"I am standing upon the seashore. A ship at my side spreads her white sails to the morning breeze and starts for the blue ocean. She is an object of beauty and strength. I stand and watch her until at length she hangs like a speck of white cloud just where the sea and sky come to mingle with each other.
Then some one at my side says: 'There, she is gone!'
Gone from my sight. That is all. She is just as large in mast and hull and spar as she was when she left my side and she is just as able to bear her load of living freight to her destined port.
Her diminished size is in me, not in her. And just at the moment when some one at my side says: 'There, she is gone!' there are other eyes watching her coming, and other voices ready to take up the glad shout: 'Here she comes!'
— Henry Van Dyke
I've put this on my blog so I can always find it in the future.
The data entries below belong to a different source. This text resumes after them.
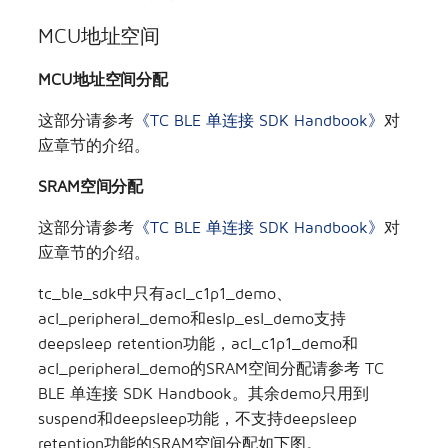
MCU地址空间
MCU地址空间分配
这部分请参考
《TC BLE 单连接 SDK Handbook》
对
应章节的介绍。
SRAM空间分配
这部分请参考
《TC BLE 单连接 SDK Handbook》
对
应章节的介绍。
tc_ble_sdk中只有acl_c1p1_demo、
acl_peripheral_demo和eslp_esl_demo支持
deepsleep retention功能，acl_c1p1_demo和
acl_peripheral_demo的SRAM空间分配请参考 TC
BLE 单连接 SDK Handbook。其余demo只用到
suspend和deepsleep功能，不支持deepsleep
retention功能的SRAM空间分配如下图。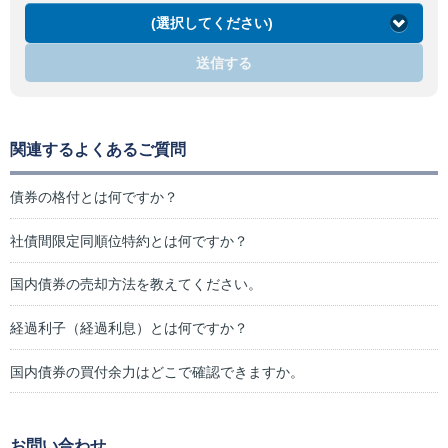
(選択してください)
送信する
関連するよくあるご質問
債券の格付とは何ですか？
社債間限定同順位特約とは何ですか？
国内債券の売却方法を教えてください。
経過利子（経過利息）とは何ですか？
国内債券の買付余力はどこで確認できますか。
お問い合わせ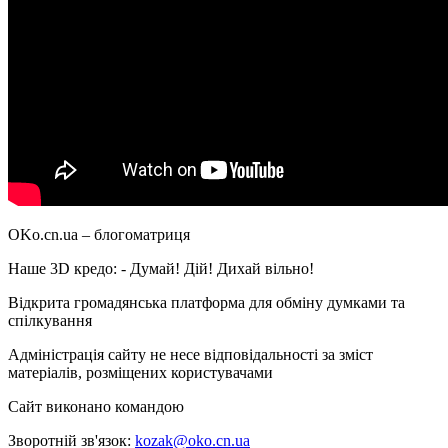
OKo.cn.ua
– блогоматриця
Наше 3D кредо: -
Думай! Дій! Дихай вільно!
Відкрита громадянська платформа для обміну думками та
спілкування
Адміністрація сайту не несе відповідальності за зміст
матеріалів, розміщених користувачами
Сайт виконано командою
wptheme.us
Зворотній зв'язок:
kozak@oko.cn.ua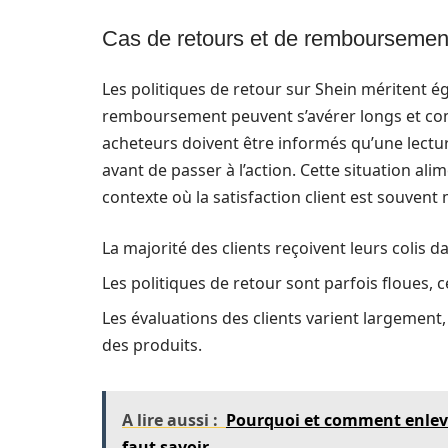
Cas de retours et de remboursemen
Les politiques de retour sur Shein méritent é
remboursement peuvent s’avérer longs et comp
acheteurs doivent être informés qu’une lectur
avant de passer à l’action. Cette situation a
contexte où la satisfaction client est souven
La majorité des clients reçoivent leurs colis d
Les politiques de retour sont parfois floues,
Les évaluations des clients varient largement,
des produits.
A lire aussi :
Pourquoi et comment enlever
faut savoir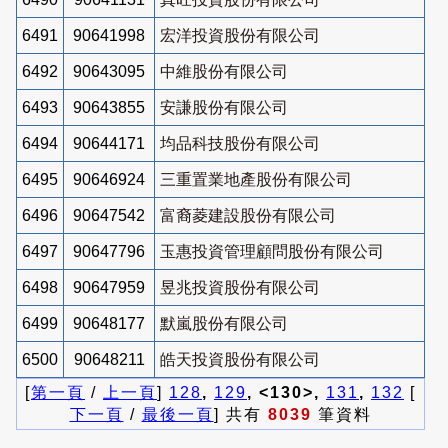
6491
90641998
宏洋投資股份有限公司
6492
90643095
中維股份有限公司
6493
90643855
安謙股份有限公司
6494
90644171
均品科技股份有限公司
6495
90646924
三重置業地產股份有限公司
6496
90647542
富裔菱建設股份有限公司
6497
90647796
玉惠投資管理顧問股份有限公司
6498
90647959
昱兆投資股份有限公司
6499
90648177
默嵐股份有限公司
6500
90648211
皓天投資股份有限公司
[
第一頁
/
上一頁
]
128
,
129
, <130>,
131
,
132
[
下一頁
/
最後一頁
] 共有
8039
筆資料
A friend sent this poem shortly after Tia was born, and had died during delivery.
It struck me extrmely deeply. Mostly, I think, because our daughter had been born, and our lives had not changed one bit. We couldn't bring her home with us, there were no celebrations, no baby clothes. Everything was supposed to change, and yet we had nothing to show for it.
This poem gave me something to hold on to. The idea that just because I couldn't see my baby anymore, it didn't mean she didn't hadn't existed. I had watched her at leangth until we had to leave.
Tia was gone from my sight. She is just as loved as she was when she was in our arms. Her diminished size is in me, not in her.